Louis Aragon rendra hommage en 1955 à ces «vingt et trois étrangers et nos frères pourtant» dans son poème Strophes pour se souvenir, s’inspirant de la dernière lettre que Missak Manouchian adressa à sa femme Mélinée (qui lui survécut 45 ans et entrera également au Panthéon). Un poème repris en chanson en 1961 par Léo Ferré. Un vinyle en édition limitée, avec Missak Manouchian sur la pochette, paraît d’ailleurs vendredi avec les versions de Léo Ferré et de Feu!
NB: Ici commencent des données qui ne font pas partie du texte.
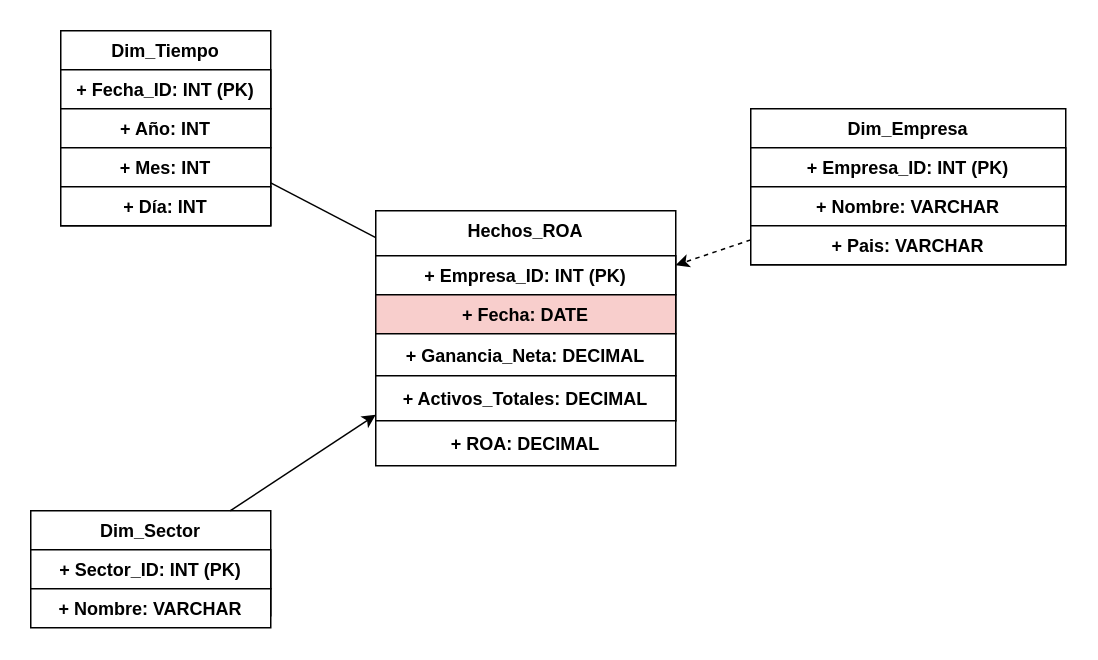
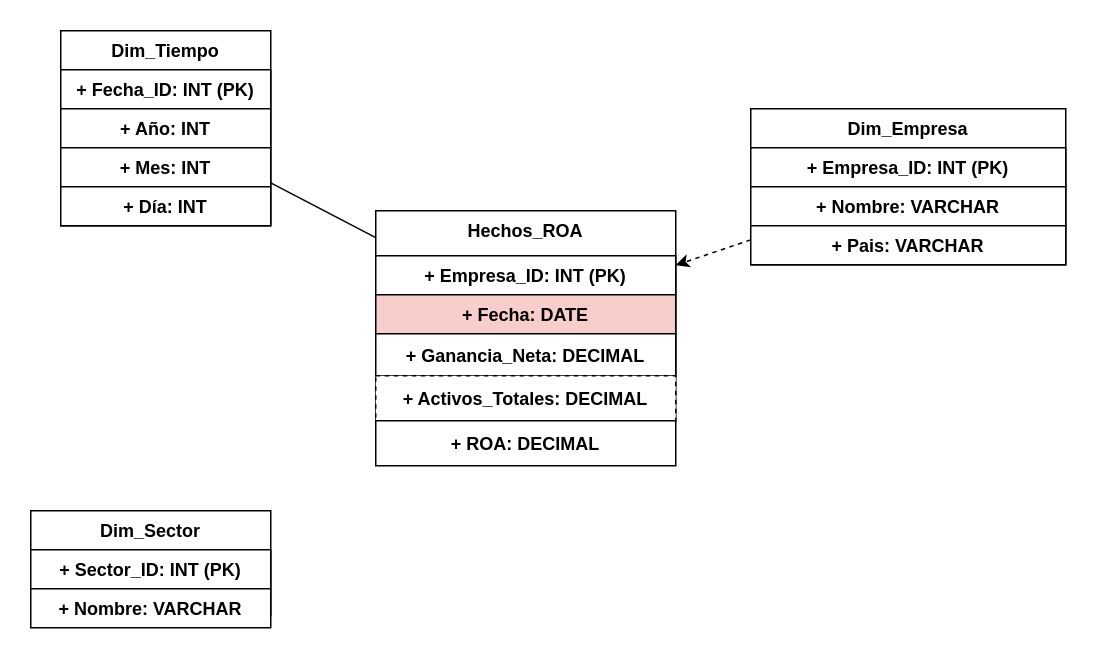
  <mxCell id="0" />
  <mxCell id="1" parent="0" />
  <mxCell id="2" value="Hechos_ROA" style="verticalAlign=top;fontStyle=1" parent="1" vertex="1"><mxGeometry x="250" y="140" width="200" height="140" as="geometry" /></mxCell>
  <mxCell id="3" value="+ Empresa_ID: INT (PK)" style="fontStyle=1" parent="2" vertex="1"><mxGeometry y="30" width="200" height="26" as="geometry" /></mxCell>
  <mxCell id="4" value="+ Fecha: DATE" style="fontStyle=1;fillColor=#f8cecc;" parent="2" vertex="1"><mxGeometry y="56" width="200" height="26" as="geometry" /></mxCell>
  <mxCell id="5" value="+ Ganancia_Neta: DECIMAL" style="fontStyle=1" parent="2" vertex="1"><mxGeometry y="82" width="200" height="28" as="geometry" /></mxCell>
- <mxCell id="6" value="+ Activos_Totales: DECIMAL" style="fontStyle=1" parent="2" vertex="1"><mxGeometry y="110" width="200" height="30" as="geometry" /></mxCell>
+ <mxCell id="6" value="+ Activos_Totales: DECIMAL" style="fontStyle=1;dashed=1;" parent="2" vertex="1"><mxGeometry y="110" width="200" height="30" as="geometry" /></mxCell>
  <mxCell id="7" value="+ ROA: DECIMAL" style="fontStyle=1" parent="2" vertex="1"><mxGeometry y="140" width="200" height="30" as="geometry" /></mxCell>
  <mxCell id="8" value="Dim_Tiempo" style="verticalAlign=top;fontStyle=1" parent="1" vertex="1"><mxGeometry x="40" y="20" width="140" height="130" as="geometry" /></mxCell>
  <mxCell id="9" value="+ Fecha_ID: INT (PK)" style="fontStyle=1" parent="8" vertex="1"><mxGeometry y="26" width="140" height="26" as="geometry" /></mxCell>
  <mxCell id="10" value="+ Año: INT" style="fontStyle=1" parent="8" vertex="1"><mxGeometry y="52" width="140" height="26" as="geometry" /></mxCell>
  <mxCell id="11" value="+ Mes: INT" style="fontStyle=1" parent="8" vertex="1"><mxGeometry y="78" width="140" height="26" as="geometry" /></mxCell>
  <mxCell id="12" value="+ Día: INT" style="fontStyle=1" parent="8" vertex="1"><mxGeometry y="104" width="140" height="26" as="geometry" /></mxCell>
  <mxCell id="13" value="Dim_Empresa" style="verticalAlign=top;fontStyle=1" parent="1" vertex="1"><mxGeometry x="500" y="72" width="210" height="104" as="geometry" /></mxCell>
  <mxCell id="14" value="+ Empresa_ID: INT (PK)" style="fontStyle=1" parent="13" vertex="1"><mxGeometry y="26" width="210" height="26" as="geometry" /></mxCell>
  <mxCell id="15" value="+ Nombre: VARCHAR" style="fontStyle=1" parent="13" vertex="1"><mxGeometry y="52" width="210" height="26" as="geometry" /></mxCell>
  <mxCell id="16" value="+ Pais: VARCHAR" style="fontStyle=1" parent="13" vertex="1"><mxGeometry y="78" width="210" height="26" as="geometry" /></mxCell>
  <mxCell id="17" value="Dim_Sector" style="verticalAlign=top;fontStyle=1" parent="1" vertex="1"><mxGeometry x="20" y="340" width="160" height="70" as="geometry" /></mxCell>
  <mxCell id="18" value="+ Sector_ID: INT (PK)" style="fontStyle=1" parent="17" vertex="1"><mxGeometry y="26" width="160" height="26" as="geometry" /></mxCell>
  <mxCell id="19" value="+ Nombre: VARCHAR" style="fontStyle=1" parent="17" vertex="1"><mxGeometry y="52" width="160" height="26" as="geometry" /></mxCell>
  <mxCell id="20" style="fontStyle=1;endArrow=none;" parent="1" source="8" target="2" edge="1"><mxGeometry relative="1" as="geometry" /></mxCell>
  <mxCell id="21" style="fontStyle=1;dashed=1;" parent="1" source="13" target="2" edge="1"><mxGeometry relative="1" as="geometry" /></mxCell>
- <mxCell id="22" style="fontStyle=1" parent="1" source="17" target="2" edge="1"><mxGeometry relative="1" as="geometry" /></mxCell>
Chatterton.
«Dans le groupe, plusieurs d’entre nous ont des grands-parents qui ont connu la guerre dans la résistance ou ont été déportés. Ça résonne énormément chez nous mais ça résonne encore plus avec l’actualité», reprend Sébastien Wolf. Et de souligner le «besoin de se rappeler ce qui s’est passé il n’y a pas si longtemps en France». Les mots posés par Aragon remontent à près de 70 ans. «Ça peut paraître loin mais on réalise à quel point ces mots ont une acuité qui fait flipper», rebondit Arthur Teboul.
«Il suffit de pas grand-chose, un peu de confort, de lâcheté, pour laisser les choses s’installer – la haine de l’étranger – et on est pris au piège, c’est trop tard», synthétise le chanteur. «Nous sommes des chansonniers, nous ne pouvons qu’éveiller un sentiment, parler à hauteur d’humain, dire comment tu trouves en l’autre ton égal», conclut-il.